The spatial composition information captured by HSI serves as an exceptionally versatile input for chemometric approaches, enabling analysis at various spatial levels, from the overall image to individual objects, and even down to the pixel level for maximum spatial resolution.
Nowadays, with the high acquisition speed of pushbroom imaging systems and the low computational demand of many image-based soft sensors, real-time image-based PAT solutions have become a reality.
However, some aspects related to the use of HSI in industrial applications should be further investigated. The image data size is one of them, and the proposal and application of methodologies that may efficiently compress or select image essential information on-the-fly will become highly relevant to speed up even more online applications. Such a need may not be critical when pushbroom systems are used, since the amount of input data used for prediction in every frame is small; but if more powerful instrumentation comes into play, such as snapshot image systems, this aspect needs to be taken into account. Along the same direction, the storage of historical image information will also benefit from the use of smart data compression methodologies.
The other axis to be explored is image fusion. Although many industrial routine applications are easily solved using a single HSI platform, multimodal imaging has to be an option if required.

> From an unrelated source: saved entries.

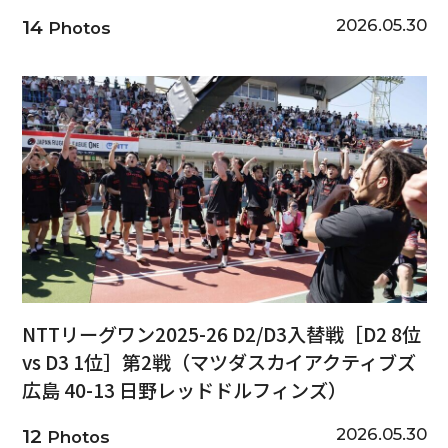
2026.05.30
14
Photos
NTTリーグワン2025-26 D2/D3入替戦［D2 8位
vs D3 1位］第2戦（マツダスカイアクティブズ
広島 40-13 日野レッドドルフィンズ）
2026.05.30
12
Photos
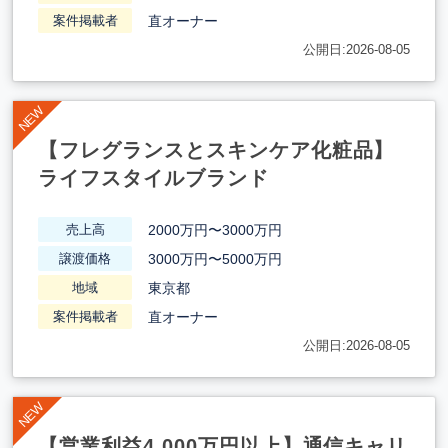
直オーナー
案件掲載者
公開日:2026-08-05
【フレグランスとスキンケア化粧品】
ライフスタイルブランド
2000万円〜3000万円
売上高
3000万円〜5000万円
譲渡価格
東京都
地域
直オーナー
案件掲載者
公開日:2026-08-05
【営業利益4,000万円以上】通信キャリ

Such a possibility requires further instrumental development of fast multimodal imaging platforms that can integrate different hyperspectral modalities in pushbroom mode for on-line applications. Even for off-line applications, multimodal platforms are still a costly solution. Recently, different chemometric approaches have been proposed to cope with the diversity of spatial resolutions and spectral diversity coming from multimodal imaging measurements, but these tools have not yet been tested in industrial applications.
This means that the combination of HSI and chemometrics is already implemented in the PAT toolbox, but the exciting challenges to be addressed will provide in the near future methodologies that may further improve the characterization of products and processes and will surely ensure the expansion of image-based solutions in the coming years.